Here’s the catch: preferredDuringScheduling uses a weight field between 1 and 100. This is how you prioritize multiple preferences. The scheduler adds up the weights for all matching nodes and chooses the one with the highest score.

Let’s craft a Pod that strongly prefers GPU nodes but will also somewhat prefer nodes with an SSD, and will run anywhere if neither exists.

apiVersion: v1
kind: Pod
metadata:
  name-: fancy-pod
spec:
  containers:
  - name: main
    image: my-app:latest
  affinity:
    nodeAffinity:
      preferredDuringSchedulingIgnoredDuringExecution:
      - weight: 90
        preference:
          matchExpressions:
          - key: accelerator
            operator: In
            values:
            - nvidia-tesla-k80
      - weight: 10
        preference:
          matchExpressions:
          - key: disk-type
            operator: In
            values:
            - ssd

Why You Might Still Get Burned

Here’s the rough edge: the scheduler’s decision is a snapshot in time. You might have a preferredDuringScheduling rule to avoid a node that’s already running a similar Pod. But the moment your Pod lands, it now contributes to making that node less desirable for the next identical Pod. This can lead to herding, where a whole fleet of Pods all crowd onto the same “preferred” node because they all made the same calculation before any of them were scheduled. It’s a known issue, and the solution often involves tools like the Vertical Pod Autoscaler or even a custom scheduler for truly complex scenarios.

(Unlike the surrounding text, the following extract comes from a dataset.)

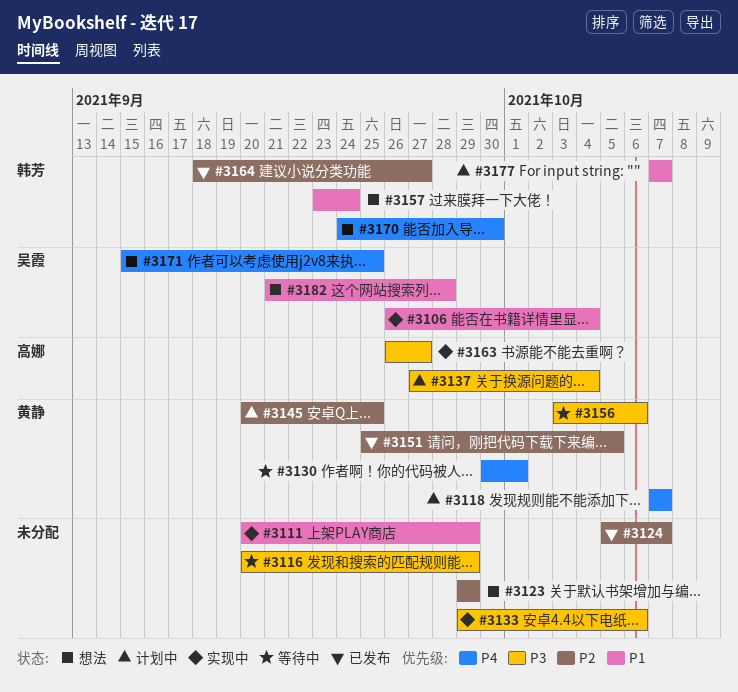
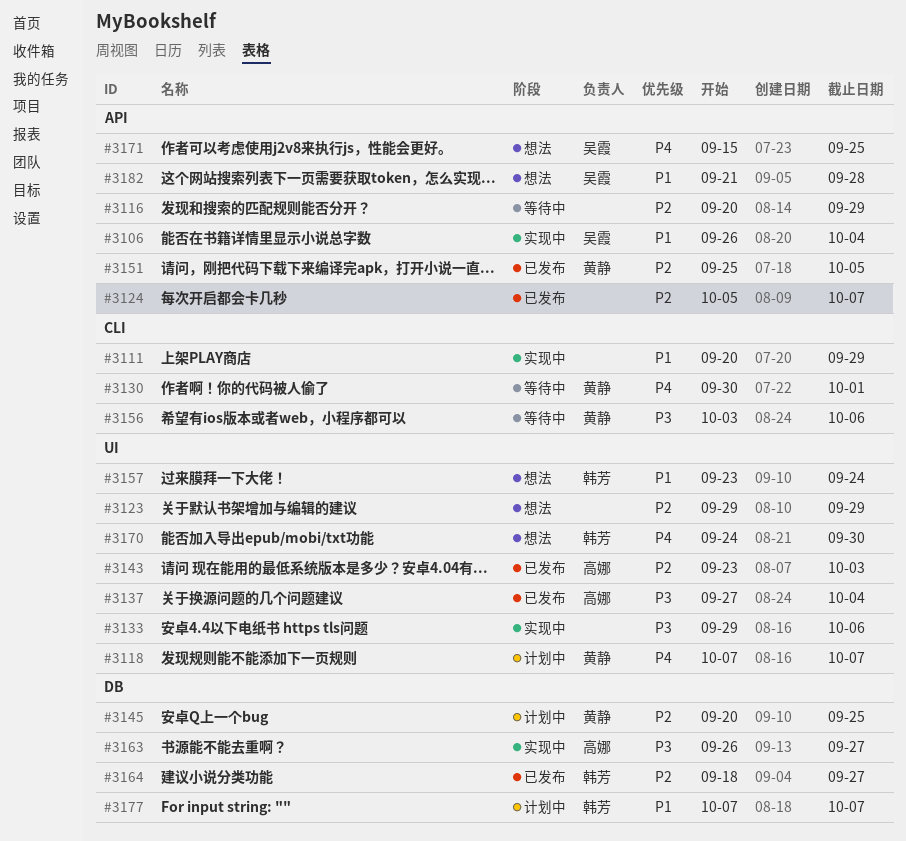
#3116, priority: P3 -> P2
#3137, status: 计划中 -> 已发布
#3143: none -> present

The best practice? Use requiredDuringScheduling sparingly, like a potent spice. Overuse it, and you’ll end up with a bunch of unschedulable Pods and a frustrated ops team. Use preferredDuringScheduling for most of your workload-shaping needs, but be aware of its limitations. Always check the labels on your nodes with kubectl get nodes --show-labels because the most common pitfall is simply a typo in a label key or value. The scheduler isn’t psychic; it can only work with what you give it.